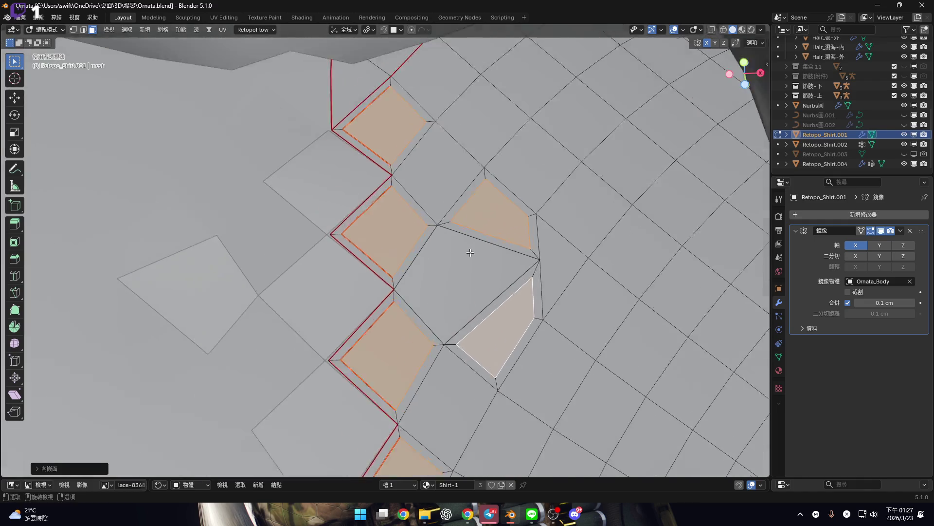
pyautogui.scroll(-4, 465, 283)
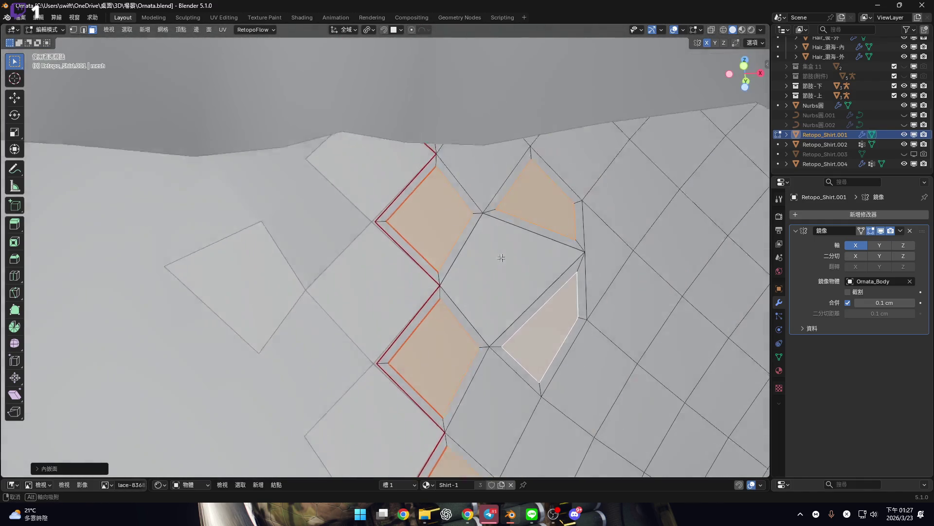
# Check the inset in Material Preview, return to Solid shading, and frame the inset faces
pyautogui.click(741, 30)
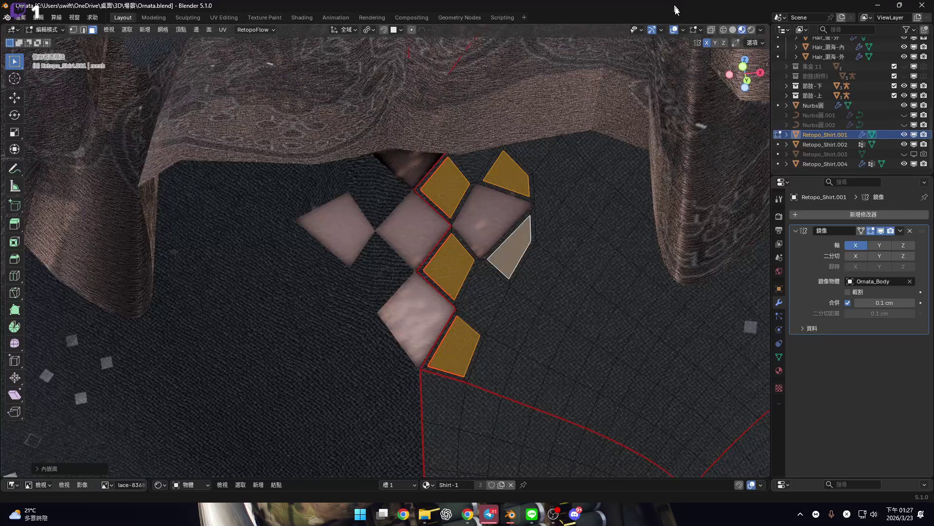
pyautogui.click(732, 30)
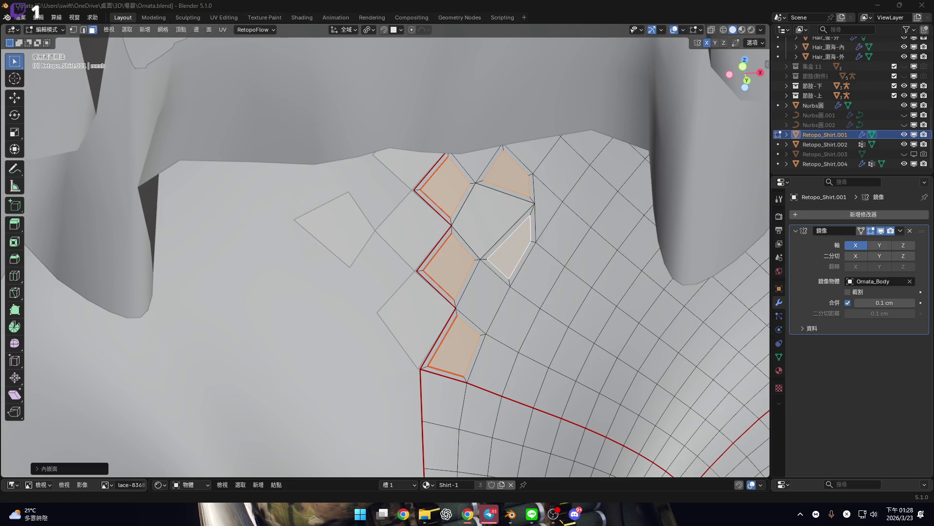
pyautogui.scroll(4, 404, 323)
= = = = =
Omit the pictures and write out the lines above from the one with "# Check the" through the last, unchanged.

# Check the inset in Material Preview, return to Solid shading, and frame the inset faces
pyautogui.click(741, 30)
pyautogui.click(732, 30)
pyautogui.scroll(4, 404, 323)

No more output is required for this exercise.